**Source extract:**
------------------------------------------------------------------------
- Born: February 1, 1939 (age 86) Bangor, Maine, United States
- Citizenship: US American, Israeli

Academic background
- Alma mater: Jewish Theological Seminary of America, Columbia College (New York)
- Doctoral advisor: Gerson Cohen

Academic work
- Institutions: Yale University, Hebrew University
- Notable works: Judaism and Hellenism in Antiquity (1999) The Ancient Synagogue (2005)
- Website: http://jewishhistory.huji.ac.il/Profs/HU/Archaeology/levine.htm

= Lee I. Levine =

American-born Israeli rabbi, archaeologist and historian

Lee I. Levine (born 1 February 1939;
 לי לוין) is an American-born Israeli rabbi, archaeologist and historian of classical Judaism. He is a strong believer in the ability of the Jewish people and Judaism to adapt to local settings as a key to survival. He is the author of Judaism and Hellenism in Antiquity and The Ancient Synagogue, one of the most comprehensive texts on the subject.

Levine is a professor of Jewish history and archaeology at the Hebrew University of Jerusalem. He received degrees at the Jewish Theological Seminary of America (JTS), where he was ordained as a Conservative rabbi, and Columbia University. He was a student of Gerson Cohen.
------------------------------------------------------------------------
**Instructions:**
• 1. In the Levine biography, who is named as Levine's doctoral advisor?
• 2. Turn the paragraph of the Levine biography that begins "Levine is a professor" into a short bulleted list that keeps its main facts.
• 3. Copy word for word everything in the Levine biography from "Lee I. Levine (born" down to "of Gerson Cohen.".
The lines that come next have no connection to the Levine biography.
------------------------------------------------------------------------
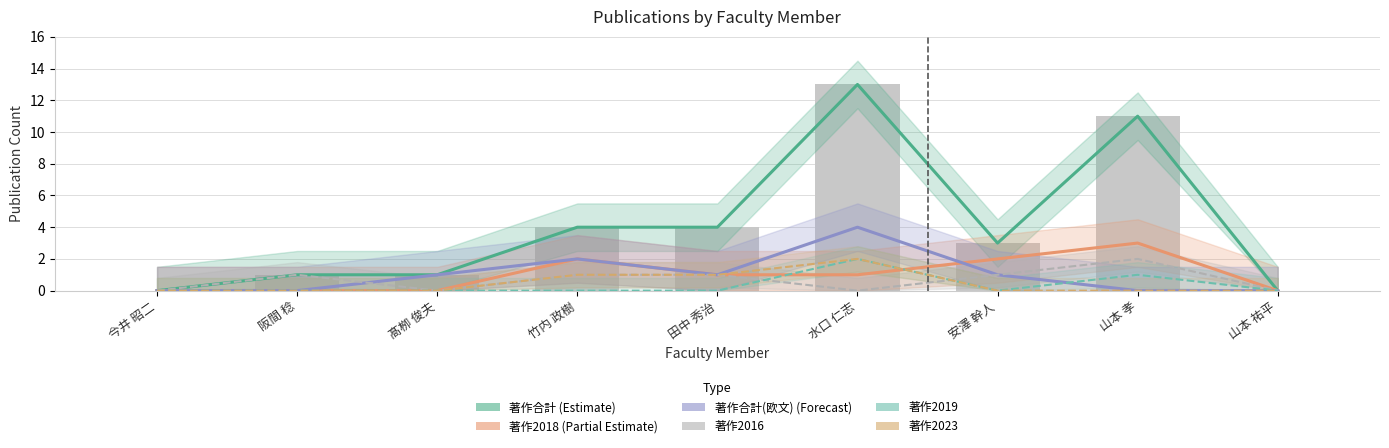

Reading right to left, transcribe all the data shown in this chart.

著作合計: 0	11	3	13	4	4	1	1	0
著作2018: 0	3	2	1	1	2	0	0	0
著作合計(欧文): 0	0	1	4	1	2	1	0	0
著作2016: 0	2	1	0	1	1	0	1	0
著作2019: 0	1	0	2	0	0	0	0	0
著作2023: 0	0	0	2	1	1	0	0	0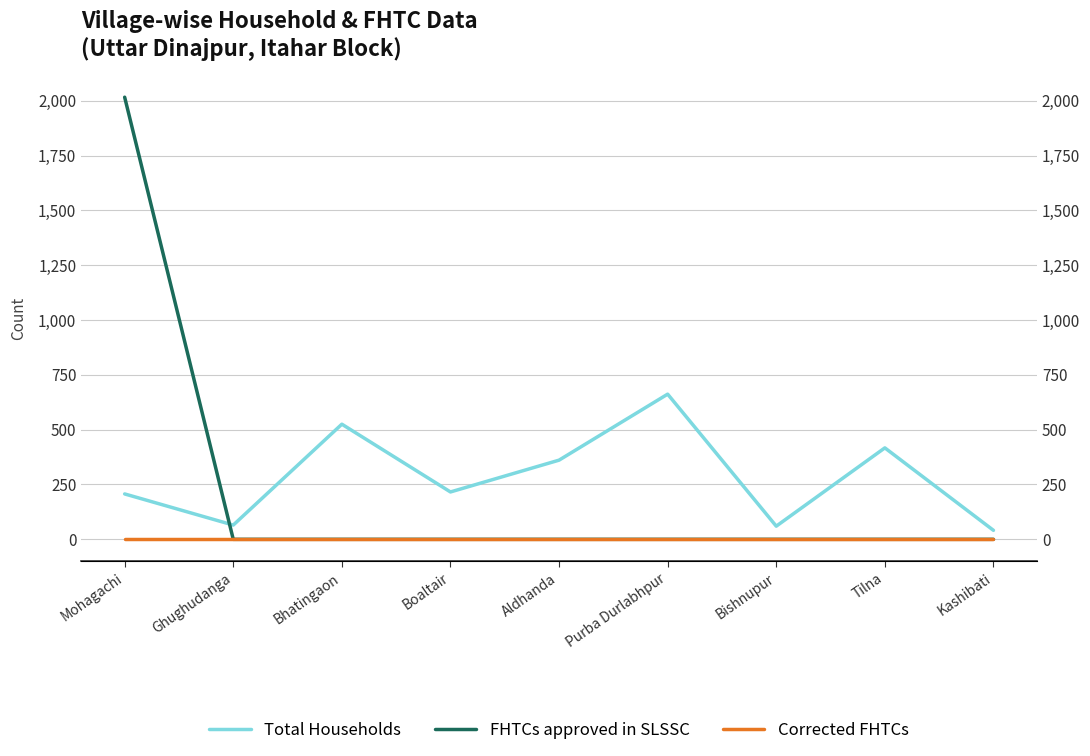

Where is FHTCs approved in SLSSC nearest to the value 1008?

Mohagachi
------------------------------------------------------------------------
**Solved tasks:**
• 1. Gerson Cohen.

• 2.
- Professor of Jewish history and archaeology at the Hebrew University of Jerusalem
- Received degrees from the Jewish Theological Seminary of America (JTS), where he was ordained as a Conservative rabbi, and from Columbia University
- Was a student of Gerson Cohen

• 3.
Lee I. Levine (born 1 February 1939;
 לי לוין) is an American-born Israeli rabbi, archaeologist and historian of classical Judaism. He is a strong believer in the ability of the Jewish people and Judaism to adapt to local settings as a key to survival. He is the author of Judaism and Hellenism in Antiquity and The Ancient Synagogue, one of the most comprehensive texts on the subject.

Levine is a professor of Jewish history and archaeology at the Hebrew University of Jerusalem. He received degrees at the Jewish Theological Seminary of America (JTS), where he was ordained as a Conservative rabbi, and Columbia University. He was a student of Gerson Cohen.